“Se pensa che gli unici rischi per il 5G siano quelli della sicurezza informatica e delle ‘possibili perdite di sovranità determinate dall’affidamento di servizi ad aziende straniere’ vuol dire che non le hanno spiegato bene il problema”. Non è certo un tono diplomatico quello scelto da Agostino Di Ciaula, Presidente del Comitato scientifico di international society of doctors for Environment (Isde Italia), nella lettera aperta destinata al ministro del Lavoro e dello Sviluppo economico, Luigi Di Maio.

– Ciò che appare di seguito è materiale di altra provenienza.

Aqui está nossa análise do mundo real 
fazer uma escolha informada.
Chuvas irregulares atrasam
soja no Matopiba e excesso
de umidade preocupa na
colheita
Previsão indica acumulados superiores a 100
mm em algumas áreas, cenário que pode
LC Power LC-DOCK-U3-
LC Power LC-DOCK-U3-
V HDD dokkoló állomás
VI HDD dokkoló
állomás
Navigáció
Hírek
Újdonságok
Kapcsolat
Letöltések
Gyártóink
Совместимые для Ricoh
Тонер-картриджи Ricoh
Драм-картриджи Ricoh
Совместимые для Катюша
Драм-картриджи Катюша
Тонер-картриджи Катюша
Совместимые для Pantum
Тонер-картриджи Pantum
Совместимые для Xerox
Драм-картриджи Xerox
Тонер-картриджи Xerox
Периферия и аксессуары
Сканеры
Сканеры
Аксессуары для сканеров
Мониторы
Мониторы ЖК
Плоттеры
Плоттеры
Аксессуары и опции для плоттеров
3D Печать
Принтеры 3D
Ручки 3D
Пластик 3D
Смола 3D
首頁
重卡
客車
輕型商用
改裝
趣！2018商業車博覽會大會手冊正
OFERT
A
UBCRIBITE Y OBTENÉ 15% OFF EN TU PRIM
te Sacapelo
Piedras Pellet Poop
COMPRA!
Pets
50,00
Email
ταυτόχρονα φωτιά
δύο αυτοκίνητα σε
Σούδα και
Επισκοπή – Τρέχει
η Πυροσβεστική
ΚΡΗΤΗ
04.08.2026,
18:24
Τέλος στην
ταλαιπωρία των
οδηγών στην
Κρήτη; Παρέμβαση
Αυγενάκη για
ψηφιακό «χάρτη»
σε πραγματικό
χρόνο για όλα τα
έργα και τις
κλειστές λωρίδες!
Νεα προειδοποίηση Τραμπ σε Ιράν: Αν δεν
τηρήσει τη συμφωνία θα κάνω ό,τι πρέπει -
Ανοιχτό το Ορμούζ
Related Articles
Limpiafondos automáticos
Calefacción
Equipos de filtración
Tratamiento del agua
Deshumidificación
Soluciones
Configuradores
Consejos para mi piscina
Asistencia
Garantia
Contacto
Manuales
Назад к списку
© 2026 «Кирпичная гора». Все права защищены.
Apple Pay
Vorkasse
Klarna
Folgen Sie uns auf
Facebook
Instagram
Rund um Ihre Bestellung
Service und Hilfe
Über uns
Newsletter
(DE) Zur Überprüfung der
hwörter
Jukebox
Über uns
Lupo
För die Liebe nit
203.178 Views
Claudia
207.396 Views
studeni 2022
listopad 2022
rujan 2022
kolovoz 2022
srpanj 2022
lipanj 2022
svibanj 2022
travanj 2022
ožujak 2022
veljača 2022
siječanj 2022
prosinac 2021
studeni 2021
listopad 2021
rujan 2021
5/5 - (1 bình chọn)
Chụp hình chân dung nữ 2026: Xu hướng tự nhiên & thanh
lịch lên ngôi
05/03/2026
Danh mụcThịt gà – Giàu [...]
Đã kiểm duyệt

Se il 5G fosse un farmaco…
“Se si volesse introdurre in commercio un nuovo farmaco bisognerebbe superare una valutazione preclinica (studi in laboratorio e su modelli in vivo finalizzati a valutare benefici e rischi tossicologici) ed una clinica successiva, – scrive Di Ciaula – divisa in lunghe fasi e subordinata all’autorizzazione di un comitato etico e all’ottenimento di un consenso informato da parte di chi decide, volontariamente, di sottoporsi alla sperimentazione. Questo complesso iter di valutazione, necessario alla luce dell’ancora valido “primum non nocere”, dura in media circa un decennio. Certo, il 5G non è un farmaco, anche se qualcuno ha deciso per noi che migliorerà la nostra qualità di vita”. Secondo il presidente di Isde Italia, il 5G ha effetti biologici ben documentati. “E se il 5G fosse stato un farmaco, proprio a causa delle evidenze disponibili su quegli effetti biologici non avrebbe superato neanche la fase di valutazione preclinica” aggiunge Di Ciaula.

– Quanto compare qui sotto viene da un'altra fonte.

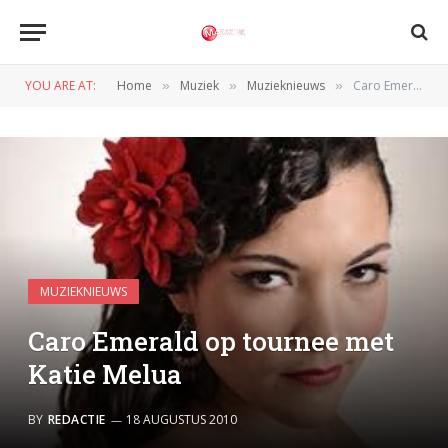
YOU ARE AT:
Home
Muziek
Muzieknieuws
Caro Emerald op tournee met Katie Melua
»
»
»
MUZIEKNIEUWS
Caro Emerald op tournee met
Katie Melua
BY
REDACTIE
18 AUGUSTUS 2010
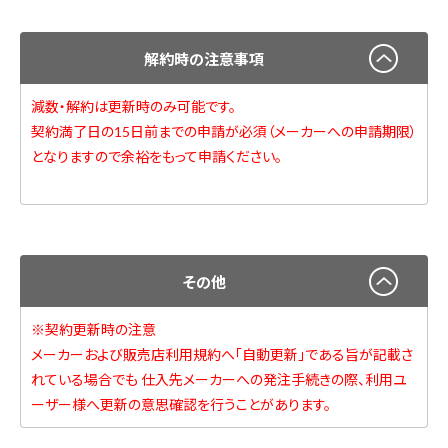
解約時の注意事項
減数・解約は更新時のみ可能です。
契約満了日の15日前までの申請が必須（メーカーへの申請期限）
となりますので余裕をもって申請ください。
その他
※契約更新時の注意
メーカーおよび販売店利用規約へ「自動更新」である旨が記載さ
れている場合でも 仕入先メーカーへの発注手続きの際、利用ユ
ーザー様へ更新の意思確認を行うことがあります。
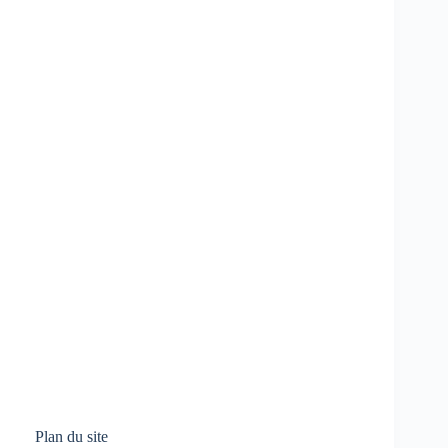
Plan du site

La sperimentazione avviata alla chetichella
Invece, al contrario, grazie alla “sperimentazione” in corso il 5G è già somministrato ad almeno 4 milioni di italiani, come ha raccontato il Salvagente, “senza autorizzazione preventiva di alcun comitato etico, senza consenso informato, senza valutazione preventiva dei rischi e senza adeguati monitoraggi ambientali e sanitari”. E presto il 5G, con le sue frequenze mai sperimentate su così larga scala e con una densità espositiva di un milione di devices per Km2, sarà somministrato anche a tutti gli altri italiani, aggiungendosi al 3G, al 4G ed ai lori effetti. I medici dell’Isde assicurano di non voler ostacolare il progresso o l’evoluzione tecnologica ma invocano un corretto equilibro “tra le nostre reali necessità, i rischi possibili e le esigenze di profitto degli operatori di radiotelefonia. Un minimo di prudenza sarebbe stato opportuno”.

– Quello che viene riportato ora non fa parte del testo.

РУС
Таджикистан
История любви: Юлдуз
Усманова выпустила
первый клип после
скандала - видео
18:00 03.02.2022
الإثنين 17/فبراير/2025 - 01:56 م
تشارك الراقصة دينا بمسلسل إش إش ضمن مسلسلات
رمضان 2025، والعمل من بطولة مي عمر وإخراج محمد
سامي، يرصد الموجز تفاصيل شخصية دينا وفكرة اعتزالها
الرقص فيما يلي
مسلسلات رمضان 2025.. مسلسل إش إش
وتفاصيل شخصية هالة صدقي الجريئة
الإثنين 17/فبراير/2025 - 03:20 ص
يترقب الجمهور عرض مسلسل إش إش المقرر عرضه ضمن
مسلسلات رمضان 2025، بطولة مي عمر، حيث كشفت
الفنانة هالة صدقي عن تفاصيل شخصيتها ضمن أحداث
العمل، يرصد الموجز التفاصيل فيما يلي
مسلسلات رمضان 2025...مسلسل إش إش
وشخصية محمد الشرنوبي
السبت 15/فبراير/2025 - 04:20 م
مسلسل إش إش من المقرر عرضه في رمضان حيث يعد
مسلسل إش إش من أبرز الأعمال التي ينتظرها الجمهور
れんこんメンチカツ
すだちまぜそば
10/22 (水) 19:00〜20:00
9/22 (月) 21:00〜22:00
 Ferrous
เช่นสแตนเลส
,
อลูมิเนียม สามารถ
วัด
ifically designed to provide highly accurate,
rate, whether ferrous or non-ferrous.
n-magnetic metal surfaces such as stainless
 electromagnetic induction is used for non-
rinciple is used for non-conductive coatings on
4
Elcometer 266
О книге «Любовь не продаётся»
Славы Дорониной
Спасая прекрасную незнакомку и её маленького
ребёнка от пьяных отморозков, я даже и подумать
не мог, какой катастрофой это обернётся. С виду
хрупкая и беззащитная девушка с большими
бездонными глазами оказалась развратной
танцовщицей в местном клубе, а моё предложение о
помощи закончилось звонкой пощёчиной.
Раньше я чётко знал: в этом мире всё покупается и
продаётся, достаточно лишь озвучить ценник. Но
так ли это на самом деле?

“Perché non sono stati consultati gli organismi sanitari?”
Secondo DI Ciaula, sarebbe stato opportuno che la somministrazione senza consenso informato del 5G fosse stata preceduta da un coinvolgimento concreto degli Enti deputati alla tutela dell’ambiente e della salute pubblica (Ministero della Salute, Istituto Superiore di Sanità, Ministero dell’Ambiente, ISPRA/ARPA), dalla previsione di adeguati protocolli di monitoraggio, da una valutazione di rischio che tenga in adeguata considerazione le evidenze scientifiche disponibili, da una revisione in senso più cautelativo della inefficace normativa vigente e dall’adozione di tutte le misure utili a ridurre l’esposizione soprattutto dei soggetti più vulnerabili.
Nessun allarmismo
“A chi mi accuserà di allarmismo – conclude il presidente dell’Isde -chiedo cosa sia peggio: essere allarmisti semplicemente perché si propone prudenza sulla base delle evidenze scientifiche disponibili o essere incoscienti e sottostimarle o addirittura ignorarle completamente in attesa di possibili danni misurabili solo a posteriori? Le lezioni del passato sono importanti e non imparare dagli errori commessi è un lusso che non possiamo più permetterci”.